Cubussoli
Very very predictable, including the post credit scene !!!
Reptileenbu
Did you people see the same film I saw?
Marva
It is an exhilarating, distressing, funny and profound film, with one of the more memorable film scores in years,
Michael Neumann
A reclusive, enigmatic French musician rejects invitations to play at the court of Louis VIII, preferring a life of solitude and study after the death of his wife, emerging only to teach (reluctantly) the pursuit of pure music to a brash, ambitious pupil. The student is portrayed, in old age, by Gérard Depardieu, who gets top billing for a relatively small role. Most of the film, exploring the conviction, dedication, and loneliness of his mentor, unfolds in flashback, with Depardieu's character played by the actor's son Guillaume, making his big-screen debut.Of course few things are likely to be more pretentious than an art film about Art, but there's enough plot here to suggest an austere 17th century soap opera (a seduction, a suicide), plus an integrity altogether lacking from other, similar costume dramas (most of it was shot using only natural sound and available light, often only candlelight).
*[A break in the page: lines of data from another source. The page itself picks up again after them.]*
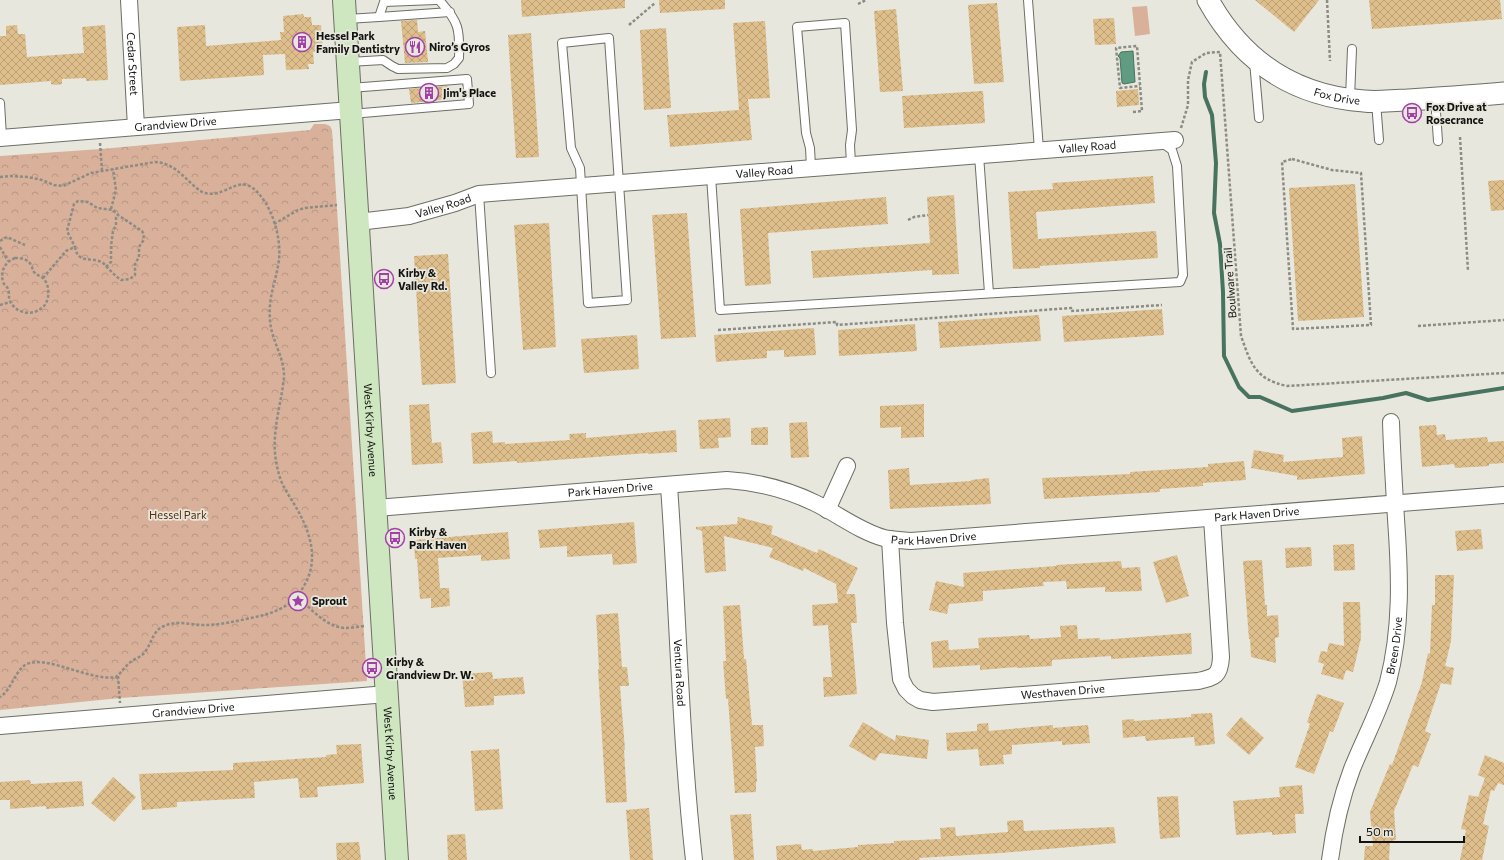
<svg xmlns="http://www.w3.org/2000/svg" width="1504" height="860" font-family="Commissioner,sans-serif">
  <defs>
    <pattern id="park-crowns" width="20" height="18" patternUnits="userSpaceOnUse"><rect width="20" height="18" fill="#d9b099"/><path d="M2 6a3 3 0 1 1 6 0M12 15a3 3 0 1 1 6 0" fill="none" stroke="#b99683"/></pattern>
    <pattern id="building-cross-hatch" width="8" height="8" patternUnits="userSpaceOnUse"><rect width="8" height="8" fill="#debe8b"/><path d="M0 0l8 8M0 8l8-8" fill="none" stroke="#bda277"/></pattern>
  </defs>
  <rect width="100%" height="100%" fill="#e7e7dd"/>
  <path fill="#d9b099" d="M1147 6 1150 34 1135 36 1132 7Z"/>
  <path fill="url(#park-crowns)" d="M314 124H325L330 126 332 130 367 681 120 698 0 710V156L101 149 310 130Z"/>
  <path fill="#5f9c81" stroke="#48735f" d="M1133 51 1135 82 1124 84 1122 83 1120 58 1118 56 1121 52Z"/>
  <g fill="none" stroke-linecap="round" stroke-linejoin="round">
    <path stroke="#48735f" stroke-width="4" d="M1206 72 1204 84 1205 97 1212 115 1216 163 1214 213 1220 244 1223 292 1224 356 1239 387 1249 397H1260L1292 411 1383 398 1406 393 1428 400 1504 388"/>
  </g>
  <g fill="url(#building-cross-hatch)">
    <path d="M521 0H625V8L522 17Z"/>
    <path d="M659 0H725V9L660 13Z"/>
    <path d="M1255 0H1319L1294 32Z"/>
    <path d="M1369 0H1500L1502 19 1372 29Z"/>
    <path d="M997 3 1004 82 974 84 968 5Z"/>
    <path d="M896 9 903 91 880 92 874 11Z"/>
    <path d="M303 14 304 17H311L312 25H321L323 52H313L314 64H308L309 69 286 70 285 54 263 55 264 75 180 81 177 27 205 25 206 46 281 40 280 32H284L283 16Z"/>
    <path d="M1114 18 1116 44 1095 45 1093 19Z"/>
    <path d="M417 20 418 32 425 31 428 62 405 63 401 21Z"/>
    <path d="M765 21 770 98 748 99 752 140 670 147 667 115 739 110 733 23Z"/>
    <path d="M17 25 18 34H25L27 57 84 53 82 27 105 25 108 80 86 81V78L62 79V84L56 85 51 84V81L0 85V36H6V26Z"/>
    <path d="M666 28 671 108 644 110 640 30Z"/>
    <path d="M531 33 539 157 516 158 508 35Z"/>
    <path d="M448 86 450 99 411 103 409 89Z"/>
    <path d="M1138 89 1139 105 1117 107 1116 91Z"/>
    <path d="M983 91 985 123 904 128 902 96Z"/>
    <path d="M1153 176 1155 203 1036 212 1038 239 1156 231 1158 258 1040 266V268L1013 269 1008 192 1053 189 1052 183Z"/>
    <path d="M1504 180V210L1491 211 1488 181Z"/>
    <path d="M1355 184 1364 317 1298 321 1289 188Z"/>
    <path d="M954 195 959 274 932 275V270L813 278 811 251 930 243 927 197Z"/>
    <path d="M886 197 888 224 768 233 771 284 745 286 740 209Z"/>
    <path d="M687 213 696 337 661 339 652 215Z"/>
    <path d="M549 223 556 347 523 350 514 225Z"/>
    <path d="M448 254 456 383 422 385 414 256Z"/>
    <path d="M1162 309 1164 335 1064 342 1062 316Z"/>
    <path d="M1039 315 1041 341 940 348 938 322Z"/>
    <path d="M915 324 917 351 839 356 838 330Z"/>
    <path d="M814 328 816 355 784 357V350L767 351V358L716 362 714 335Z"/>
    <path d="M637 335 639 369 584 373 581 339Z"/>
    <path d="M429 404 432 443 441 442 443 463 412 465 409 405Z"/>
    <path d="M924 404V437L901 438V427L880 428V406Z"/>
    <path d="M730 418 731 437 718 438 719 448 700 449 698 420Z"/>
    <path d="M807 422 809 457 791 458 789 423Z"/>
    <path d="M1436 425 1437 435 1445 434 1446 440 1487 437 1488 442 1504 441V463L1489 464V466L1455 468 1454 464 1422 467 1419 426Z"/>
    <path d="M768 427V445H751V428Z"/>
    <path d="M676 430 677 452 648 454V453L517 463V461L473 464 471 433 492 431 493 443 505 442V444L570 440 569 434 586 433V438Z"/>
    <path d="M1362 436 1365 474 1297 480V476L1251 468 1254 450 1284 455 1283 462 1343 457 1342 438Z"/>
    <path d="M1244 461 1246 480 1203 483V486L1160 489V492L1044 499 1042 478 1130 474V472L1208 467V464Z"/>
    <path d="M909 468 910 485 971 481V480L989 478 991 504 890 509 888 470Z"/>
    <path d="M738 517 773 526 771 534 817 553 819 549 858 568 846 594H855L857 623H851L857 694 824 697 823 677H832L828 625 813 626 812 605 838 603 836 584 804 568 803 571 769 557 773 548 724 536 726 571 705 573 702 531 696 529V527L737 524Z"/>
    <path d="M634 522 637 563 613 565 612 554 567 557V546L540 548 538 530Z"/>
    <path d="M1481 529 1483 549 1457 551 1455 531Z"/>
    <path d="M508 532 510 559 481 561V555L438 558 440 588H449L450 606 431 608V598L420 599 417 559H415L414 540Z"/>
    <path d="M1354 544 1355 570 1334 571 1333 545Z"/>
    <path d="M1311 547 1312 566 1286 568 1285 548Z"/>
    <path d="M1177 555 1189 596 1166 603 1153 562Z"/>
    <path d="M1262 560 1265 605H1267V616L1278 615 1279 637 1275 638 1276 663 1251 657 1250 639H1249L1243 561Z"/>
    <path d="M1121 561 1122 568 1140 567 1142 591 1105 592V587L1067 589 1066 581 1043 582 1044 586 983 591V601L949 604 947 614 929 610 936 581 964 587 963 573 1056 566V565Z"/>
    <path d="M1435 575H1454L1451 641 1445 666 1454 668 1451 685 1441 683 1425 731 1431 734 1418 767 1413 765 1394 811 1396 840 1390 841 1389 860H1364L1365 846H1373L1370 812 1390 764 1392 765 1422 682 1428 653 1430 654 1432 605H1435Z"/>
    <path d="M1343 602H1360L1361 638 1353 672 1346 670 1343 680 1321 674 1324 664 1318 662 1321 651 1327 652 1329 643 1344 646Z"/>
    <path d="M740 605 744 659H746L752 725H763L764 746 755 747 757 782H756V792L735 793 728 699H726L723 661H726L723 606Z"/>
    <path d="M618 613 622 667H627L629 686H620L625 750H624L627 802 606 803 598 669H599L596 615Z"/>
    <path d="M1077 625 1078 639 1100 638V640L1191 633 1192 654 1111 659V656L1052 660V666L1017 668V667L980 670V665L933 668 931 642 948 640 949 650 979 648 978 638 1029 635 1030 639 1061 637 1060 626Z"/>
    <path d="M492 672 493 679 523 677 525 694 494 696V705L465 707 462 674Z"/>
    <path d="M1317 694 1344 703 1333 732 1330 731 1314 774 1295 767 1310 724 1307 722Z"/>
    <path d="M1212 713 1215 744 1195 746 1194 737 1146 741 1145 736 1123 738 1122 720 1134 719V721L1191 717V714Z"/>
    <path d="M1241 717 1264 738 1249 755 1226 735Z"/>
    <path d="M863 722 895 741 896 735 929 740 927 759 880 753 875 761 849 746Z"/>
    <path d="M988 723 989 731 1053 725V728L1088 725 1090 743 1062 745V741L1012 745V754L1003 755 1004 764 980 766 978 749 947 751 946 733 977 731V724Z"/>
    <path d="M361 744 364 783 317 787 318 797 300 798 298 778 254 782 255 798 177 802V807L142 810 139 774 233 770V763L326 757V755L337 754 336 745Z"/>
    <path d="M499 749 503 809 475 811 471 751Z"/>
    <path d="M1485 755 1504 763V785L1498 783 1494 791 1491 790 1483 824 1489 826 1482 860H1460L1466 830 1461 829 1469 795 1478 797 1485 778 1478 775Z"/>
    <path d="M113 777 136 797 114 822 91 803Z"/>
    <path d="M30 780 31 784 82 781 84 806 46 809V806L10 809V800H0V782Z"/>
    <path d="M1302 785 1304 814H1295L1296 833 1272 835V832L1236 835 1233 801 1280 797 1279 787Z"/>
    <path d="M1178 796 1180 837 1160 839 1157 797Z"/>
    <path d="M649 808 653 860H630L626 810Z"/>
    <path d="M751 814 754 860H734L730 815Z"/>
    <path d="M1023 820 1024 831 1114 827 1116 843 1001 853 919 858 920 860H777L776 846 801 844 802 850 813 849V851L858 847V845L894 843V841L941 839 940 828 955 827 956 836 1008 832 1007 821Z"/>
    <path d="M465 834 467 860H448L447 835Z"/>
    <path d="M359 842 361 860H337L336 843Z"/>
  </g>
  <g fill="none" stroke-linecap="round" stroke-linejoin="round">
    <g stroke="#6d6e64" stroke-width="10">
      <g id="service">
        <path d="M1028 0 1039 150"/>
        <path d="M379 17 450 12"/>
        <path d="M347 19 379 17 384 2 436 0"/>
        <path d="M609 38 627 300 588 303 580 168 571 148 562 43Z"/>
        <path d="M1254 61 1259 118"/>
        <path d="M349 62 383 60 392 66 398 69 447 68 454 64 459 58C460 29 459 22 439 0"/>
        <path d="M350 88 467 79 469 104 351 114"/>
        <path d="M1350 98 1352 49"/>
        <path d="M1435 98 1438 141"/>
        <path d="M1376 102 1379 140"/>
        <path d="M0 103 2 137"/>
        <path d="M979 155 989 293"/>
        <path d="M811 167 810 148 806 133 797 27 845 23 852 130 850 145 851 164"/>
        <path d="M711 176 720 310 1180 282 1183 275 1177 166 1172 150 1162 143"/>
        <path d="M479 194 491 373"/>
      </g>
    </g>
    <g stroke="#6d6e64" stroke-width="18">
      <g id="minor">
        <path id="s1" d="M129 0 136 127"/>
        <path id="s2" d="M0 138 351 110"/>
        <path id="s3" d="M358 222 409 216 455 203 479 194 1175 140"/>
        <path id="s4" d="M669 486C678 610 680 736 694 860"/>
        <path id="s5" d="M376 508 727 480C758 482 788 490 815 503 838 514 859 531 884 538 892 540 902 540 911 541L1504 495"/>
        <path d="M827 510 847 466"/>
        <path id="s6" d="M890 539 895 623 901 679 906 689 913 696 920 700 933 702 1198 681C1215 677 1220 676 1221 657L1212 518"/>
        <path id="s7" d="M0 726 387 694"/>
        <path id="s8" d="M1330 860C1334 829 1341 798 1352 769 1364 739 1379 712 1388 682 1402 628 1400 574 1396 519 1394 486 1392 454 1391 422"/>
      </g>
    </g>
    <g stroke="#6d6e64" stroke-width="23">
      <g id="tertiary">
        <path id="s9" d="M1208 0C1242 61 1294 96 1364 101 1378 103 1393 100 1407 100 1439 98 1472 96 1504 93"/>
      </g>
    </g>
    <g stroke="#6d6e64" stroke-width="24">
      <g id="secondary">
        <path id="s10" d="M344 0 397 860"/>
      </g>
    </g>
    <g stroke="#8c8c85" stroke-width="2.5" stroke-dasharray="3 2" stroke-linecap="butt">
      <path d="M1327 0 1330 61"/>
      <path d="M858 4 866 0"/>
      <path d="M629 25 655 3"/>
      <path d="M1133 112 1142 111 1137 46 1116 48 1120 88 1140 86"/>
      <path d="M1181 128 1188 105V80L1192 62 1206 53 1220 52 1241 336C1251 364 1255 379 1287 386L1504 373"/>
      <path d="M1460 137 1468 271"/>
      <path d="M100 143 102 171"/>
      <path d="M1292 159 1332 170 1361 173 1371 325 1293 329 1282 162Z"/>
      <path d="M0 177 10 176 28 177 42 180 54 185 63 186 91 173 155 162C172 163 181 174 193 185 197 188 200 192 205 193 230 199 241 165 265 202 275 218 281 241 279 260 276 282 268 296 270 320 271 340 285 358 284 378 281 404 273 428 275 453 276 463 278 473 282 483 286 492 292 500 297 509 310 532 319 559 305 584 292 609 271 614 246 619 232 622 219 625 205 625 191 625 176 620 164 626 152 631 152 644 144 653 141 657 136 658 132 661 126 665 122 672 116 677 91 682 44 653 25 665 14 673 12 689 0 697"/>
      <path d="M111 209 116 190 113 169"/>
      <path d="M908 220 914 217 928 215"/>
      <path d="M274 224 298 210 305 208 337 205"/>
      <path d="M0 241 7 237 25 245"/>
      <path d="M0 247 8 261"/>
      <path d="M15 258C21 258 28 259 31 265 33 268 32 271 35 273 37 275 40 276 43 278 50 285 50 299 44 306 34 317 16 314 10 301 8 298 10 293 8 289 7 286 4 285 3 282 0 271 5 262 15 258Z"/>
      <path d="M106 267 111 262V246L113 231 116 225V218L118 215"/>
      <path d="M43 278 66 251 75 247C78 265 93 256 103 263 109 269 114 275 121 280L130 279 135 275V264L139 257V247L143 241 144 235 142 231 118 215 113 210 97 208 88 202 78 201 74 204 67 231 75 247"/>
      <path d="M0 305 10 302"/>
      <path d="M1418 326 1504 320"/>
      <path d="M718 330 837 322V325L1071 308V311L1162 305"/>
      <path d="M297 596C310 608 325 626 344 628 350 628 357 627 364 626"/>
      <path d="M118 676 120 703"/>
    </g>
    <use href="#service" stroke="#fff" stroke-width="8"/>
    <use href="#minor" stroke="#fff" stroke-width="16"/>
    <use href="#tertiary" stroke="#fff" stroke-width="21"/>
    <use href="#secondary" stroke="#cfe7c0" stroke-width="22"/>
  </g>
  <defs>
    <g id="building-ring" transform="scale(1)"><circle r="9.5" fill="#e7e7dd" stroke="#a340a7" stroke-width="1.5"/><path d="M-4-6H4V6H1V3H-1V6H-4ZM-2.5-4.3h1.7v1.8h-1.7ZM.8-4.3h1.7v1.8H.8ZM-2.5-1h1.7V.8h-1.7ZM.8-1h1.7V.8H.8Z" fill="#a340a7"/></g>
    <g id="restaurant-ring" transform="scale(1)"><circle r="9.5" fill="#e7e7dd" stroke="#a340a7" stroke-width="1.5"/><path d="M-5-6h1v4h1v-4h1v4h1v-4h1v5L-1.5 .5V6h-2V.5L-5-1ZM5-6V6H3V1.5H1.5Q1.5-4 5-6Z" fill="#a340a7"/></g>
    <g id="bus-ring" transform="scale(1)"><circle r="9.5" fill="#e7e7dd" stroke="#a340a7" stroke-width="1.5"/><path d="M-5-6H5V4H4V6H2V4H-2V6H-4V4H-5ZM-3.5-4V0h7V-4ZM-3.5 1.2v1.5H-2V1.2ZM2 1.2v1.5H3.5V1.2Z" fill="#a340a7"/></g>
    <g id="sight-ring" transform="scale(1)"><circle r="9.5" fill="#e7e7dd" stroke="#a340a7" stroke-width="1.5"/><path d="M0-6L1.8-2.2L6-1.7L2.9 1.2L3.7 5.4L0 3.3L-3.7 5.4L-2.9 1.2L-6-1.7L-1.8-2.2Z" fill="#a340a7"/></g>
  </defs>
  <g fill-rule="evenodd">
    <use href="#building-ring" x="302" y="42"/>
    <use href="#restaurant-ring" x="415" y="47"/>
    <use href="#building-ring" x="429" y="93"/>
    <use href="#bus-ring" x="1412" y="113"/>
    <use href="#bus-ring" x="384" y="279"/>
    <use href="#bus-ring" x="395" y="538"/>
    <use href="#sight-ring" x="298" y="601"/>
    <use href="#bus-ring" x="372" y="668"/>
  </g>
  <g text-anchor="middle" stroke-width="3.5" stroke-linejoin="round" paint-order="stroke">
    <g font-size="11" font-weight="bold" fill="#12130f" stroke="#e7e7dd" text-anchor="start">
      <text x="316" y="40">Hessel Park<tspan x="316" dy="13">Family Dentistry</tspan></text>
      <text x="429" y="51">Niro’s Gyros</text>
      <text x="443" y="97">Jim's Place</text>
      <text x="1426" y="111">Fox Drive at<tspan x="1426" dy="13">Rosecrance</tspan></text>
      <text x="398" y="277">Kirby &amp;<tspan x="398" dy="13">Valley Rd.</tspan></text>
      <text x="409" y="536">Kirby &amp;<tspan x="409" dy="13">Park Haven</tspan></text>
      <text x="312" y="605">Sprout</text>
      <text x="386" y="666">Kirby &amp;<tspan x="386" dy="13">Grandview Dr. W.</tspan></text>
    </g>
    <g font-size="11" fill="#12130f" stroke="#e7e7dd">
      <text dy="4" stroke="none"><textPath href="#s1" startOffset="64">Cedar Street</textPath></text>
      <text dy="4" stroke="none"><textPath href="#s9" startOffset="167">Fox Drive</textPath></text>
      <text dy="4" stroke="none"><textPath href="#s2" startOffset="176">Grandview Drive</textPath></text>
      <text dy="4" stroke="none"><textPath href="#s3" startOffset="735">Valley Road</textPath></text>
      <text dy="4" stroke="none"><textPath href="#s3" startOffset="411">Valley Road</textPath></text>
      <text dy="4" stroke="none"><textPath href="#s3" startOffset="87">Valley Road</textPath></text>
      <text transform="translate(1230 283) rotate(-94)" y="4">Boulware Trail</text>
      <text dy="4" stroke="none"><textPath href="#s10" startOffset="431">West Kirby Avenue</textPath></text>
      <text dy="4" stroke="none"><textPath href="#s5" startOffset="235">Park Haven Drive</textPath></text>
      <text dy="4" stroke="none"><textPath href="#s5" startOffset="895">Park Haven Drive</textPath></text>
      <text dy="4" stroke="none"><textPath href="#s5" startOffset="571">Park Haven Drive</textPath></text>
      <text dy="4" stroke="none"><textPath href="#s8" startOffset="225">Breen Drive</textPath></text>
      <text dy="4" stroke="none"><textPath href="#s4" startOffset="187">Ventura Road</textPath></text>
      <text dy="4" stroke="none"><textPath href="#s6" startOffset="313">Westhaven Drive</textPath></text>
      <text dy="4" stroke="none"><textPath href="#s7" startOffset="194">Grandview Drive</textPath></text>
      <text dy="4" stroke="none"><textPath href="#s10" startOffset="755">West Kirby Avenue</textPath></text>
    </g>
    <g font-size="11" fill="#5a2905" stroke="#e7e7dd">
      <text x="178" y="519">Hessel Park</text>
    </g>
  </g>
  <path d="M1360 836v6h104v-6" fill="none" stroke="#12130f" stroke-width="2"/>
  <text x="1366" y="836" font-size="12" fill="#12130f" stroke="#e7e7dd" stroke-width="3" paint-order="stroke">50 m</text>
</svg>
The result is as beautiful, if also occasionally just as exciting, as a still life on canvas, evoking the luminous paintings of George de La Tour and held together by the somber, melancholy music of the viol de gamba.
bw-49
Seeing this gem of a film again 13 years on was a revelation. Amazingly I recalled so much and dejavued my way through it . Sometimes you find melodies and tunes that is like music of the spheres, the blissful sound of an ethereal and divine sound delivered by an instrument, in this case the gamba. Seeing the film now on DVD on a when I want to- basis I also use it to teach myself french by avoiding English subtitles. Somehow the Hellenistic triangle of the good, the true and the beautiful melts together . That happens rarely but certainly happens here. The acting of Depardieu pere et fils is superb, the photography and imagery is stunning, and no one with a heart will forget the melancholy harmonies and the modest but lovely storyline. But for DVD I could have longed for my reunion with this treasure chest for years. Now I and my loved ones own it for all the evenings in the world. Go for it.
jimstinson
Other reviews have focused on the music, but this film is not really about guys in funny clothes with ribbons speaking French and playing cellos with 7 strings instead of 4. It is a meditation on two opposite forms of male egotism: the older genius who is too good for the world and everyone in it and the younger opportunist who will use anyone and anything – including his own talent – to get ahead. They meet, mesh, clash, and part over music for the viol (viola da gamba), not incidentally leaving the older man's daughter pregnant, ill, and ultimately a suicide. The story is narrated by the opportunist – now old himself – as a confession, to a room full of his sycophantic music students at the court of Louis XIV (the character, Marin Marais was an actual composer of the time, as was the older man, M. de Sainte Colombe). No other film since Bergman's best seduces you into such hypnotized concentration or breaks your heart with such economy of action.
Isabelle Michelet
France -17th Century. Little known 17th Century viol player and composer Monsieur de Sainte Colombe regarded public performance as an act that corrupted the purity of music. Since his wife's death, he had lived in isolation with his two daughters Madeleine and Toinette –until a young musician, Marin Marais, convinces him to teach him viol. The ambitious pupil, aware of the unique quality of his master's music, will stop at nothing to get hold of the scores. The entire movie is played in rhythm with the viol -slow, melancholic, pure, beautiful. Action addicts should not even try to watch. But art lovers will have a delightful time.